:: ACTIVITY ::
Restate exactly, and only, the lines from the one containing "after a 1/1 bid" through the end of the entries, keeping both endpoints.
═══ RECORDS FOR THIS EXERCISE
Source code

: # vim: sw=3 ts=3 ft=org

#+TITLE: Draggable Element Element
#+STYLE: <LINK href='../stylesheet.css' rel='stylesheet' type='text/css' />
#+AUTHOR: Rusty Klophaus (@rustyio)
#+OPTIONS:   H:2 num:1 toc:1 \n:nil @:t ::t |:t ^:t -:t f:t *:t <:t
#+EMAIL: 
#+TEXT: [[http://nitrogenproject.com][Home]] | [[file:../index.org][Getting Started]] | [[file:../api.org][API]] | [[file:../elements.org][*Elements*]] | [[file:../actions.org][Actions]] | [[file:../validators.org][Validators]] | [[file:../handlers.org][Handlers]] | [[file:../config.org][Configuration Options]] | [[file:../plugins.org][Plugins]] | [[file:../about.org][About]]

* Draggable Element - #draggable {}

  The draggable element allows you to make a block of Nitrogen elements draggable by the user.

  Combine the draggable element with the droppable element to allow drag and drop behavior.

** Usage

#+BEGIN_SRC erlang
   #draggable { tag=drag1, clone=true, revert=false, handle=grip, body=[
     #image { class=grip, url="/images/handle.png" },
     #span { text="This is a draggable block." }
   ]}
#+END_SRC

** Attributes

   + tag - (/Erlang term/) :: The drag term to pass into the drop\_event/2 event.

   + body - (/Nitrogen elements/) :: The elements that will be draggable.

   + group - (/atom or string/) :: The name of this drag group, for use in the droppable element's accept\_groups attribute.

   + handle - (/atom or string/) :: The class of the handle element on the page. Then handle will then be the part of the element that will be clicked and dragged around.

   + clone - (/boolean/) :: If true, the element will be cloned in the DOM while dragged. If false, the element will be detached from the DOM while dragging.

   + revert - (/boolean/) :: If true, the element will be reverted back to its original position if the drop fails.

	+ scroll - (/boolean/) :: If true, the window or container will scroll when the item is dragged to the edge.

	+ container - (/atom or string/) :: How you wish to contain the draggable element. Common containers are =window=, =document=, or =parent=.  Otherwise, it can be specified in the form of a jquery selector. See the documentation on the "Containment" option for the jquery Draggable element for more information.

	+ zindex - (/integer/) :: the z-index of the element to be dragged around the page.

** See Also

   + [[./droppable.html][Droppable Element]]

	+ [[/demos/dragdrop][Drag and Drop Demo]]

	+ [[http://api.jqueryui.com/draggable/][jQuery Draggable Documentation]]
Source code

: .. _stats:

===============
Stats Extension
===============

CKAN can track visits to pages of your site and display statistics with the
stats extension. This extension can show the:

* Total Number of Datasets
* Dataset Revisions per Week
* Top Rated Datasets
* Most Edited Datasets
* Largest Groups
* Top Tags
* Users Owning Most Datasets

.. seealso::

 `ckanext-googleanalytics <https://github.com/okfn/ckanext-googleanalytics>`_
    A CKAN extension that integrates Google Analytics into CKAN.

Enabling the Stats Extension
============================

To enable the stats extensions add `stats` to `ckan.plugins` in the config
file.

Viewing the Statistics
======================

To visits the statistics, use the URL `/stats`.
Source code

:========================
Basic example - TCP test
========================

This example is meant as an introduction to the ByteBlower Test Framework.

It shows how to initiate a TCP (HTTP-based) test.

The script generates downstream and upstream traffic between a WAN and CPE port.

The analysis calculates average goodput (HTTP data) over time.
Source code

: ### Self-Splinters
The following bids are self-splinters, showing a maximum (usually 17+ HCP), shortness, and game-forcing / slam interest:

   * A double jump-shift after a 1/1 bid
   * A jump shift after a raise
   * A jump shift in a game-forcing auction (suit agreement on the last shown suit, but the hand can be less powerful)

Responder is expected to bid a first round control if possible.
══════
:: TASK SOLUTION ::
   * A double jump-shift after a 1/1 bid
   * A jump shift after a raise
   * A jump shift in a game-forcing auction (suit agreement on the last shown suit, but the hand can be less powerful)

Responder is expected to bid a first round control if possible.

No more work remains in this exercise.